Plasmalemma (Cell Membrane)
Outer boundary of the cell; separates intracellular and extracellular fluids; composed of lipid bilayer with embedded proteins (Fluid Mosaic Model).
Fluid Mosaic Model
Describes the cell membrane as a flexible, moving bilayer of lipids with proteins floating within it.
Nucleus
Control center of the cell; contains genetic information; largest organelle; red blood cells lack nuclei; skeletal muscle cells are multinucleated.
Nuclear Envelope
Double membrane surrounding the nucleus; contains pores allowing molecular exchange.
Chromatin
Genetic material inside nucleus; heterochromatin (dense, inactive) and euchromatin (light, active).
Nucleolus
Site of ribosomal RNA (rRNA) synthesis inside the nucleus.
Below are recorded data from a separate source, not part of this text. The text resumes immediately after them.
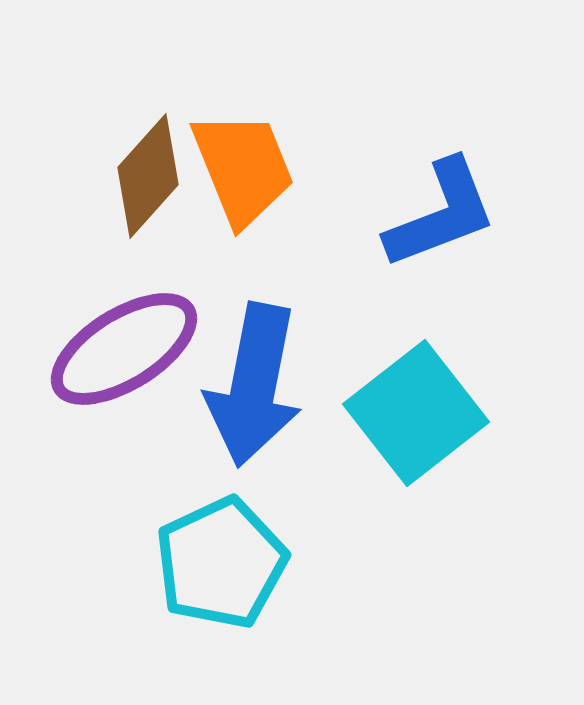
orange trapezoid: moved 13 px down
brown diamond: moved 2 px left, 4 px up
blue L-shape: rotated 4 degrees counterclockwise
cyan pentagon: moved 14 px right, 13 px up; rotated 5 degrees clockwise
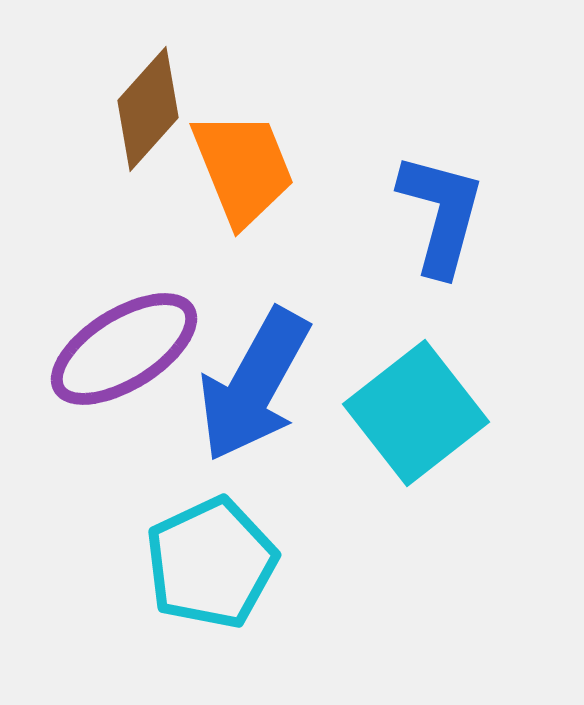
brown diamond: moved 67 px up
blue L-shape: rotated 54 degrees counterclockwise
blue arrow: rotated 18 degrees clockwise
cyan pentagon: moved 10 px left
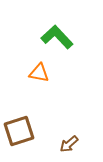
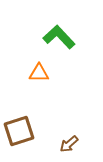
green L-shape: moved 2 px right
orange triangle: rotated 10 degrees counterclockwise
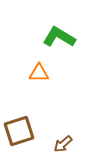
green L-shape: rotated 16 degrees counterclockwise
brown arrow: moved 6 px left
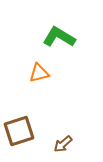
orange triangle: rotated 15 degrees counterclockwise
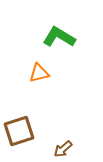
brown arrow: moved 5 px down
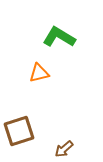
brown arrow: moved 1 px right
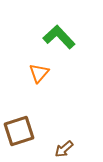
green L-shape: rotated 16 degrees clockwise
orange triangle: rotated 35 degrees counterclockwise
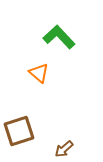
orange triangle: rotated 30 degrees counterclockwise
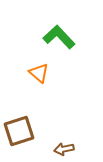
brown arrow: rotated 30 degrees clockwise
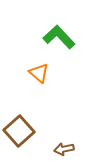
brown square: rotated 24 degrees counterclockwise
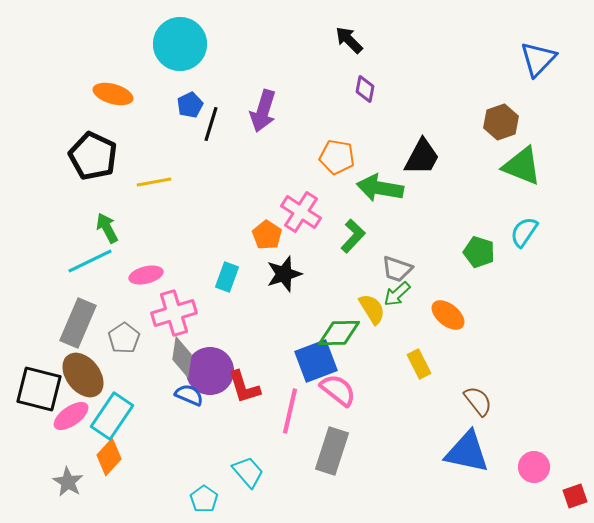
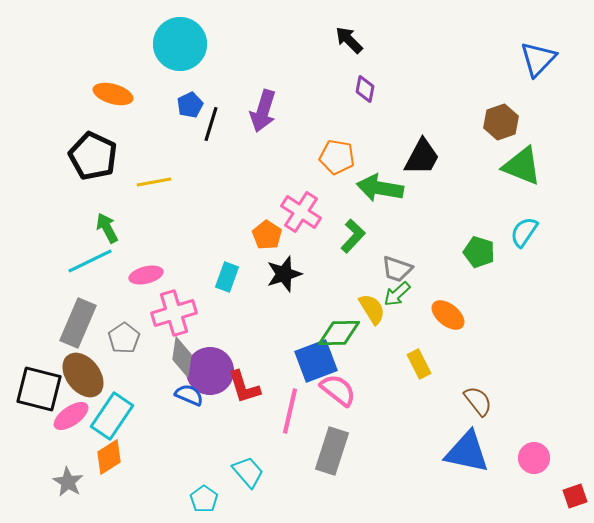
orange diamond at (109, 457): rotated 15 degrees clockwise
pink circle at (534, 467): moved 9 px up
Endoplasmic Reticulum (ER)
Network of membranes continuous with the nuclear envelope; exists as rough (rER) and smooth (sER) types.
Rough Endoplasmic Reticulum (rER)
Has ribosomes; responsible for protein synthesis and transport.
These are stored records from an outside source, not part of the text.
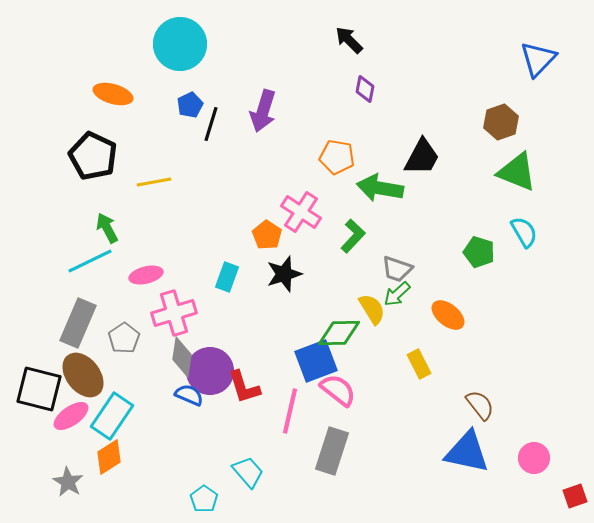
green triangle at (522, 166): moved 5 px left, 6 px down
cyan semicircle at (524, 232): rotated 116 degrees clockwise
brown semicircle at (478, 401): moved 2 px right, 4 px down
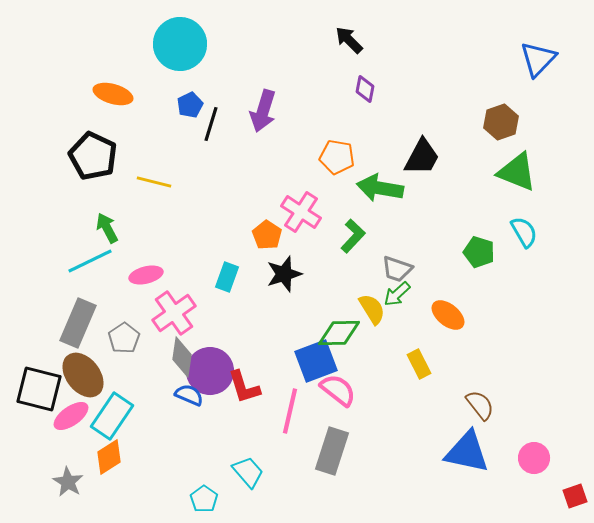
yellow line at (154, 182): rotated 24 degrees clockwise
pink cross at (174, 313): rotated 18 degrees counterclockwise
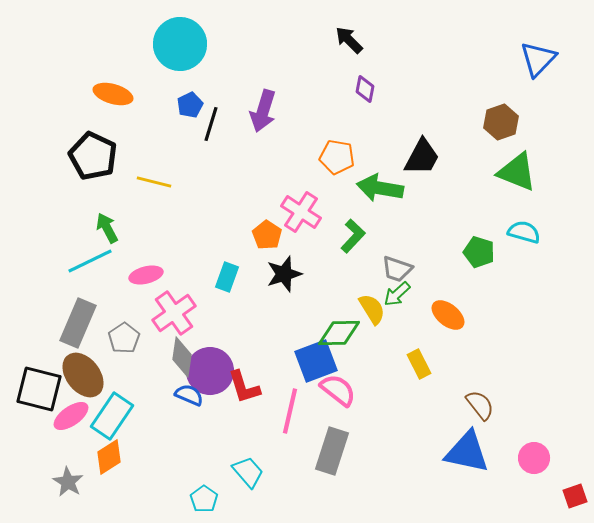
cyan semicircle at (524, 232): rotated 44 degrees counterclockwise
Smooth Endoplasmic Reticulum (sER)
Lacks ribosomes; functions in lipid and steroid synthesis, detoxification.
Ribosomes
Small structures with large and small subunits; site of protein synthesis; can be free or attached to rER.
Golgi Apparatus
Series of flattened, membrane-bound sacs; modifies, packages, and sorts proteins for secretion or use in the cell.
Cis Face of Golgi
Receives vesicles from the ER (entry side).
Trans Face of Golgi
Shipping side; sends off modified proteins in vesicles.
Mitochondria
Powerhouse of the cell; double membrane with inner folds called cristae; site of ATP production.
Cristae
Inner membrane folds of mitochondria that increase surface area for ATP synthesis.
Mitochondrial DNA
Mitochondria contain their own DNA and reproduce independently by division.
Cytosol
Aqueous matrix of the cytoplasm excluding organelles; site of many chemical reactions like glycolysis and protein synthesis.
SEM Principle
Electron beam accelerated in a vacuum; interacts with metal-coated sample; scattered electrons detected to form a surface image.
SEM Components
Vacuum system, electron column, specimen chamber, and signal detection display with detectors and electronics.
SEM Specimen Preparation
Steps: fixation, dehydration (critical point drying), coating with metal.
SEM Magnification Range
1,000× to 100,000× magnification; produces 3D-like images.
Uses of SEM
Topography (surface texture), morphology (shape/size), composition (elemental makeup), and crystallography (atomic arrangement).
EDX (Energy Dispersive X-ray Analysis)
Technique used in SEM for elemental composition analysis of specimens via backscattered electrons.
Difference between TEM & SEM
TEM shows internal structure (thin section); SEM shows surface details (whole sample).
LM vs TEM vs SEM Images
LM uses visible light and color stains; TEM shows black-and-white internal ultrastructure; SEM provides 3D surface topography.
Example Specimens in EM
Red blood cells, mitochondria, Golgi apparatus, ER—each visible with different EM types.
Critical Point Drying
Method for SEM specimen dehydration to prevent collapse of surface structure.
Backscattered Electron Imaging
In SEM, distinguishes materials based on atomic number differences—higher atomic number = brighter area.